In the DC Rebirth universe, in addition to her scientific expertise, Doctor Poison is a trained soldier.

==Other versions==
===Absolute Wonder Woman===
An alternate version of Doctor Poison appears in Absolute Wonder Woman. This version is a living cloud of poisonous gas who is forcibly working under Veronica Cale.

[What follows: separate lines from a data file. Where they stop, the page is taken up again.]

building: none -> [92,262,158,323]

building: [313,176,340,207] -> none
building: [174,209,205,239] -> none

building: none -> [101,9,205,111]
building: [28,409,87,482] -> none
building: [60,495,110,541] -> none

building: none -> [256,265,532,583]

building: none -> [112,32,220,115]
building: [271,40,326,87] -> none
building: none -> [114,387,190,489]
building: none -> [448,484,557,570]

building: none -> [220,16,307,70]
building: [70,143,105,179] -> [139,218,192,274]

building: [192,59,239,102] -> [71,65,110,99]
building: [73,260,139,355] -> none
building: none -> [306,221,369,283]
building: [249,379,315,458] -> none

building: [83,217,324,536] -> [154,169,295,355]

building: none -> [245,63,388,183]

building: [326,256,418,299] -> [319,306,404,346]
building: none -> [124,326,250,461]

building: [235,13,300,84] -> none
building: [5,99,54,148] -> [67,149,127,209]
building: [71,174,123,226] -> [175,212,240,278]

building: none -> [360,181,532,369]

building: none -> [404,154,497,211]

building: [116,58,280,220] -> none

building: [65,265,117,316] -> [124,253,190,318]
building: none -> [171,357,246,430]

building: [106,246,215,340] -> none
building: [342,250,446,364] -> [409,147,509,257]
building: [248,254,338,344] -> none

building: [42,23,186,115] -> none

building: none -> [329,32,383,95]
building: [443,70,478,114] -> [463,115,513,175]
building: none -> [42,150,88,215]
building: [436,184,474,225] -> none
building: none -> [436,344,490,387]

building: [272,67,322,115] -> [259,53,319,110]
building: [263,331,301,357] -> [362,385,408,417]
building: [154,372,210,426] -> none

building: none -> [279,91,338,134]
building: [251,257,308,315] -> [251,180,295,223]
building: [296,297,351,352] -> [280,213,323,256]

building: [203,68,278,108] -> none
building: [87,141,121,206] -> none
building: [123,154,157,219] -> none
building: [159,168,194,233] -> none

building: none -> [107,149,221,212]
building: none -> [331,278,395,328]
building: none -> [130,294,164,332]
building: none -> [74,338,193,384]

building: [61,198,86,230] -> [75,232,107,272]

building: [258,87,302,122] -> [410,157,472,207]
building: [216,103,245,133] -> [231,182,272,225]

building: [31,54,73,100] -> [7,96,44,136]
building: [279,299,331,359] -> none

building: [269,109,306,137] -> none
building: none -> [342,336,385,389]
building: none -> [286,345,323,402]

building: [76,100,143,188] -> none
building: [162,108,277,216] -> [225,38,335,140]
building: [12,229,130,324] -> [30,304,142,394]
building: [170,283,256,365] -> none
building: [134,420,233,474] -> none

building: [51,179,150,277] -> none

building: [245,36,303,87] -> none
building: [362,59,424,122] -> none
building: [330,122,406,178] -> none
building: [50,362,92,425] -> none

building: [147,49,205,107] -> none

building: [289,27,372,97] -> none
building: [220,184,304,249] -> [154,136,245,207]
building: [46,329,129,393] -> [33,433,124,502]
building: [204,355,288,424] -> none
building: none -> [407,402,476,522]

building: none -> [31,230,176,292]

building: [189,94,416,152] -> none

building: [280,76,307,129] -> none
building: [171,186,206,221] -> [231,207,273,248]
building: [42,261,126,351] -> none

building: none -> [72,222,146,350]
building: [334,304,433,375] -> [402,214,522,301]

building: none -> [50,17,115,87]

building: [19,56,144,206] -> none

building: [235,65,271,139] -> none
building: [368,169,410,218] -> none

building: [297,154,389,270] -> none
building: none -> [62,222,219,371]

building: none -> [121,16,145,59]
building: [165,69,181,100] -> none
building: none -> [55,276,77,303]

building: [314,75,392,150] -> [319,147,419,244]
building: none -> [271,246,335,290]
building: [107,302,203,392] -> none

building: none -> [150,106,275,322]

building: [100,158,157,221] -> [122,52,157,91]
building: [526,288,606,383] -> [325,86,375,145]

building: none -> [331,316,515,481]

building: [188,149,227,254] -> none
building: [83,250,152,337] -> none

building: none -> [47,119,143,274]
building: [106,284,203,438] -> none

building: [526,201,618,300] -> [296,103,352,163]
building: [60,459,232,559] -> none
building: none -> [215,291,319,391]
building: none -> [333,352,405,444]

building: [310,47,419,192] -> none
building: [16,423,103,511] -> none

===Sensational Wonder Woman===
Doctor Poison appears in Sensational Wonder Woman as one of Queen Bee's generals.

===Wednesday Comics===
Doctor Poison appears in the Wonder Woman sections of anthology series Wednesday Comics.

==In other media==
===Television===
- The Princess Maru incarnation of Doctor Poison makes a non-speaking appearance in the Batman: The Brave and the Bold episode "Joker: The Vile and the Villainous!".
- The Marina Maru incarnation of Doctor Poison appears in the My Adventures with Superman episode "Party Animals", voiced by Melanie Minichino. This version was whitewashed and is the princess of Markovia.

===Film===
- An original incarnation of Doctor Poison appears in Wonder Woman (2017), portrayed by Elena Anaya. This version is Dr. Isabel Maru, a chemist recruited by General Errich Ludendorff to create chemical weapons for the Imperial German Army during World War I. Additionally, she wears a ceramic mask over the left side of her face to cover a facial disfigurement. She develops a deadlier form of mustard gas capable of bypassing gas masks after receiving the idea from Ares, but Steve Trevor steals a journal containing Maru's notes and eventually ends up at Themyscira, where he receives Diana Prince's help in stopping the war. Ares attempts to manipulate Prince into killing Maru, but the former eventually comes to recognize and accept humanity's flaws before sparing Maru, who subsequently flees.
- An unidentified incarnation of Doctor Poison appears in Wonder Woman: Bloodlines, voiced by Courtenay Taylor. This version is the co-leader of Villainy Inc. She leads the group in resurrecting Medusa to help them find Themyscira and steal their technology, but the Gorgon betrays the group, killing Poison in the process.

===Video games===
- An unidentified incarnation of Doctor Poison appears as a playable character in DC Legends.
- An unidentified incarnation of Doctor Poison appears as a playable character in Lego DC Super-Villains, voiced by Lauren Tom. This version is a member of the Legion of Doom.

===Miscellaneous===
An unidentified incarnation of Doctor Poison appears in DC Super Friends #24.